◆ Explore the material:
[A] Please rewrite the paragraph of the passage on DNA methylation in asthma that begins "DNA methylation in nasal epithelium" as a short bulleted list, keeping its main facts.
[B] Carry on the passage on DNA methylation in asthma from its final sentence.

◆ Text segment:
------

Some studies have more specifically investigated DNA methylation affected by IL-13 in AECs [114,115]. IL-13 is a member of the IL-1 family activating IL-33-specific receptor (IL1R1) and leads to upregulation of Th2-driven inflammation. It is known to be persistently elevated in the asthmatic airways [115]. An in vitro experiment of AECs treated with IL-13 showed that a significant proportion (2020 of 6522 CpGs) of this epigenetic signature was validated in cells isolated from asthmatic individuals [115]. Moreover, it was shown that, in AEC, a haplotype within promoter IL33 might interact with DNA methylation to modulate asthma risk [114]. As illustrated in Figure 5, DNA methylation in promoter regions of IL33 and IL1R1 in asthma from bronchial epithelial cells is decreased [114]. The relevance of IL-13 in asthma pathophysiology via DNA methylation has also been evidenced in a transgenic mouse model where expression of IL13 is induced [116]. In this model, alterations in DNA methylation were observed in genes involved in tissue remodelling, leukocyte influx and Th2 response [116]. IL-4 is also a contributor to Th2-type response and treatment of primary AECs with this cytokine resulted in demethylation of pendrin (SLC26A4), an anion transporter exchanging chloride for iodide or bicarbonate increased in the lung bronchial epithelium of asthmatic individuals [117]. Pendrin is involved in the regulation of the airway surface liquid and mucus production [118]. Baccarelli et al. (2012) have also observed that inducible nitric oxide synthase (NOS2) and IL-6 (IL6) have a decreased methylation associated with an increased fractional exhaled nitric oxide, a measure of lower airway inflammation in nasal cell DNA from asthmatic children [119]. These genes were not altered in asthmatic versus non-asthmatic individuals (Figure 5) and would rather be associated with asthma severity. These studies show the importance of ILs in the regulation of DNA methylation from AECs in asthma.
DNA methylation in nasal epithelium has also proven to be successful in predicting good versus poor responders to corticosteroid treatment. The methylation of pantethieianase (VNN1) following corticosteroid treatment is associated with good responders to treatment [120], while homebox protein OTX2 (OTX2) and L-lactate dehydrogenase C chain (LDHC) are demethylated in good responders as compared to poor responders [121]. This suggests that response to treatment involves alteration in DNA methylation in different genes than the ones that are altered in asthma.

------

◆ Data shown:
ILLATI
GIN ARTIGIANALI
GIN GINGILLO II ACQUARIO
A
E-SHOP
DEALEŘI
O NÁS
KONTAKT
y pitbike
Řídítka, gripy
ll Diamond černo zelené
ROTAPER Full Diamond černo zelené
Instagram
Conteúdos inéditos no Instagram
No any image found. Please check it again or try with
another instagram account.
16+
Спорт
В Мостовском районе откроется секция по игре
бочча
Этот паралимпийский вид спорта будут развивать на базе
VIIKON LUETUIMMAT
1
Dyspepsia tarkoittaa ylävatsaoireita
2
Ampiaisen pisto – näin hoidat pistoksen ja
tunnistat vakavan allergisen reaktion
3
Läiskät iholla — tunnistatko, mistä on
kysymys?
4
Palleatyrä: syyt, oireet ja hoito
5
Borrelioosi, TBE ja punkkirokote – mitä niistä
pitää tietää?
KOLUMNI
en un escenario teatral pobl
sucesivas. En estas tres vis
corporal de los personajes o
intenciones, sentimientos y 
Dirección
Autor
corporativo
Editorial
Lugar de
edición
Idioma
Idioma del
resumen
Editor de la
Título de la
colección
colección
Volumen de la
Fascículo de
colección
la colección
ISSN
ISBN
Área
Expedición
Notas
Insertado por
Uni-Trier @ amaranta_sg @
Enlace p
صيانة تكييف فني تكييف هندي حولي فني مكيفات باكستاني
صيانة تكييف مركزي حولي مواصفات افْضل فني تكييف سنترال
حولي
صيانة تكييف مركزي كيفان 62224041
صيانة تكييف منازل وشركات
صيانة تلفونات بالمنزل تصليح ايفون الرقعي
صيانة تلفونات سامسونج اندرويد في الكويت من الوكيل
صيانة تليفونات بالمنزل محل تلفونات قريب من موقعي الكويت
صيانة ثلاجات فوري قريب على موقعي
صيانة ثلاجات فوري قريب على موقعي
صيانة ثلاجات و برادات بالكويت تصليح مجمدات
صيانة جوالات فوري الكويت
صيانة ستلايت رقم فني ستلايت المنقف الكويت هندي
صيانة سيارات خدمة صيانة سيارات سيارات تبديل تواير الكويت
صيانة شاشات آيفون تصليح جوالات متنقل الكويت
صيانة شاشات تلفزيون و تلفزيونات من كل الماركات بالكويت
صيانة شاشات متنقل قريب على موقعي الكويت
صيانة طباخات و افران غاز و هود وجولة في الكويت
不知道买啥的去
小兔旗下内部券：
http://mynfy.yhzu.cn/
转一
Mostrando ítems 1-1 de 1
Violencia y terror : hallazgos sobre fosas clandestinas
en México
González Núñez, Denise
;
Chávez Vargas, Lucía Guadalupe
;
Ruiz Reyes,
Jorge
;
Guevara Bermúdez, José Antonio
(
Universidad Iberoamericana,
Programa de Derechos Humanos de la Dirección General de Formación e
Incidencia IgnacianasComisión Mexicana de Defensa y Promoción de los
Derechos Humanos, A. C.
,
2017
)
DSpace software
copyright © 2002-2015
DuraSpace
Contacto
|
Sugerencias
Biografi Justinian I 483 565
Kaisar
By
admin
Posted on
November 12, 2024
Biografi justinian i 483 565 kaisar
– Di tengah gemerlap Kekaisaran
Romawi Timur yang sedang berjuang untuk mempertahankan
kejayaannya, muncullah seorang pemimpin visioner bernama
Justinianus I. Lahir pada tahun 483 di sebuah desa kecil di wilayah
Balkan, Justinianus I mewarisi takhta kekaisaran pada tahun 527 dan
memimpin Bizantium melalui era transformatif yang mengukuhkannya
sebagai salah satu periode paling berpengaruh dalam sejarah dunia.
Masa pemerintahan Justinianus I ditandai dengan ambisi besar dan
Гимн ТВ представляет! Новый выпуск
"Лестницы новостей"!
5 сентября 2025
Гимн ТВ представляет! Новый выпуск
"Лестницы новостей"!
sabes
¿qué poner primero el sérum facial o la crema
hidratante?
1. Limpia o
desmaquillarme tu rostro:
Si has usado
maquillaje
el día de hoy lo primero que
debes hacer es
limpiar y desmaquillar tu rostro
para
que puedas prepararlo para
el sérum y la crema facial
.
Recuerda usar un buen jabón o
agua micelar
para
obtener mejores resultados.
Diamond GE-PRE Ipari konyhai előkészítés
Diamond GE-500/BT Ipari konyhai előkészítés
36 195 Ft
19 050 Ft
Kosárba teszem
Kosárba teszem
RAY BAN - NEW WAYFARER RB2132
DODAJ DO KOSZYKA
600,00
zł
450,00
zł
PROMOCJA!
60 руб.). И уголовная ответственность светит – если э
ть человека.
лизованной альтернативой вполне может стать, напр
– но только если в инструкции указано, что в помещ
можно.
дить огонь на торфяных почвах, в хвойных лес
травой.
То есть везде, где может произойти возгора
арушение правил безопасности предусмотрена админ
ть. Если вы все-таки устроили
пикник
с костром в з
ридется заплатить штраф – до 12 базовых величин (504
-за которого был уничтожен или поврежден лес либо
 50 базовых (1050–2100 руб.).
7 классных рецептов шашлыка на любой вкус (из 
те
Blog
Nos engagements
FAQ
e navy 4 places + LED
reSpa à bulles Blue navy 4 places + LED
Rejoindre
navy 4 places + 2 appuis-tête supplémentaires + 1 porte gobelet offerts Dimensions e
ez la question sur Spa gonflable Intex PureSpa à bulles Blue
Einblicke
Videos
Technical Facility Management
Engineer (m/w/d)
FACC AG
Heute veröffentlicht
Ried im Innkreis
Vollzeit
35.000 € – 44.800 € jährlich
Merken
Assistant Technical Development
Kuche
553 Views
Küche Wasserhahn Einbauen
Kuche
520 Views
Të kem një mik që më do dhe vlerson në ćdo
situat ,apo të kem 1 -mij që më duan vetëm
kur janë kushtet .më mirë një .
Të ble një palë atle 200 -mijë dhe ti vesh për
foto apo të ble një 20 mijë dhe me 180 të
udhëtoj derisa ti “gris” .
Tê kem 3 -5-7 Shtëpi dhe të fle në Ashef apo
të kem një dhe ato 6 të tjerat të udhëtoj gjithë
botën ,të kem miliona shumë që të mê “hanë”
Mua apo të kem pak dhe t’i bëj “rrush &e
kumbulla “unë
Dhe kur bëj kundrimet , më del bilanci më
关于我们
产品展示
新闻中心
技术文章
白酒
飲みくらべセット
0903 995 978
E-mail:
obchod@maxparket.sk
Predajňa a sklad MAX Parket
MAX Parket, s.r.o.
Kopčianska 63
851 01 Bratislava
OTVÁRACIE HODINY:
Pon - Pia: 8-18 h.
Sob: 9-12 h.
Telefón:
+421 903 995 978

------

◆ Outputs for the tasks:
[A]
- DNA methylation in nasal epithelium can predict good versus poor responders to corticosteroid treatment.
- Methylation of VNN1 after corticosteroid treatment is associated with good responders.
- OTX2 and LDHC are demethylated in good responders compared with poor responders.
- This suggests that treatment response involves DNA methylation changes in genes other than those altered in asthma.

[B]
2.2.2. Airway Smooth Muscle Cells

In individuals with asthma, airway smooth muscle cells (ASMCs) undergo hyperplasia [122], and 12,383 differentially methylated positions (DMPs) defined by 20% mean methylation difference, were identified when compared to controls [123]. A total of 15 DMP hub sites (central sites within a module determined by weighted gene co-expression analysis) were associated with asthma, but data on the trend of the methylation were not indicated [123]. Among the genes with DNA modification that we illustrated in asthma physiology, none were common with eosinophils, lymphocytes B, monocytes or AECs (Figure 6, Tables S6 and S7). These data remain to be validated in other studies.

3. Differences in DNA Methylation Associated with Asthma among Various Cell Types

Identifying gene targets for DNA methylation according to different cell types allowed for highlighting that, while in AEC and ASMC the status of the methylation (increased or decreased) is diversified; eosinophils only show genes with decreased methylation associated with asthma. Based on the general assumption that DNA methylation in the promoter region of genes is associated with their repressed expression, and that most data were obtained with the Illumina 450K array (Table S1) which is biased towards regions having high CpG content, such as promoters [124], observations presented in Figure 2 suggest that asthma leads to global increase in gene expression in eosinophils, but this affirmation still lacks empirical evidence. This is consistent with the characteristic increase in eosinophils in the airway of asthmatic individuals. Among the circulating eosinophils, different activation states are observed, characterised by their surface phenotype consisting of numerous cell surface proteins [125]. The high expression of the cell surface protein is achieved on eosinophils from bronchoaleveolar lavages, but is less often observed on circulating ones [125]. In asthmatic or allergic individuals, blood eosinophils have a greater degree of adhesion, transendothelial migration or responsiveness to chemoattractants [125]. The permissive expression of genes allowed by decreased DNA methylation could be associated with these altered functions of eosinophils in asthmatic individuals.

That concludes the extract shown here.